Names of members of the Monument Committee were also included on the plaque. These included: Colonel John T. Underhill, Chairman; Hon. John Quincy Adams Underhill; Francis Jay Underhill; Charles Munson Underhill; Irving Underhill; Caleb Fowler Underhill; William Anderson Underhill. Patrons who supported the erection of the monument were also listed on the plaque and included Mrs. Robert Ogden Doremus and Mrs. Lydia Greene Lawrence.

The Underhill Burying Ground, Inc. was incorporated under the laws of the State of New York in 1909.

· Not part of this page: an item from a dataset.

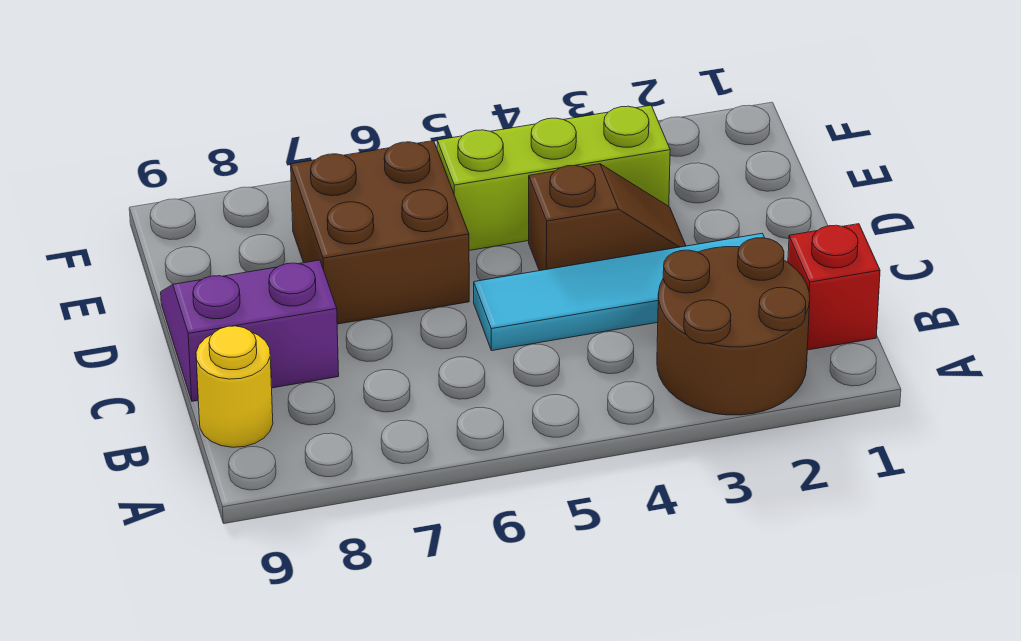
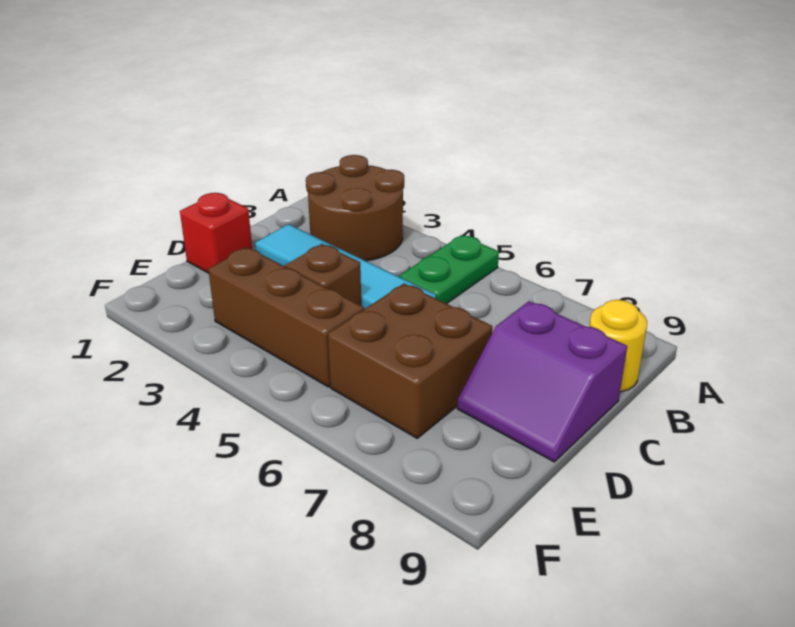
none -> green 1x2 plate [399,235,499,304]
red 1x1 brick [788,224,880,350] -> red 1x1 brick moved to [180,193,252,273]
lime 1x3 brick [437,105,670,250] -> brown 1x3 brick [208,247,364,387]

Myron C. Taylor, a descendant of Captain John Underhill, was instrumental in assuring perpetual maintenance of the Underhill Burying Ground by establishing a fund whose interest is used to maintain the cemetery. Descendants of Captain John Underhill may purchase burial rights by submitting an application to the Secretary of the Underhill Burying Ground, Inc.

==Records of burials==
The research document Historic Cemeteries of Oyster Bay lists 124 known interments at the Underhill Burying Ground. Surnames with multiple burials follow by order of prevalence: Underhill (42), Feeks (17), Cocks (15), Golden (9), Cox (8), Parish (4), Udall (4), Feekes (3), Latting (3), Fekes (2), Heley (2), Fisher (2), and Secker (2). The following surnames have only one known burial: Cashow, Cock, Cozzens, Dickson, Hicks, Miller, Sweet, Thorne, Weeks, Wilbur, and Wilbus.

The Underhill Burying Ground, Inc. has kept extensive records of all burials. Detailed surveys have also been completed, including one by Mary Jane Layton Lippert in March 1998. The Lippert report documented 310 burials, several of which were listed simply as "Unknown".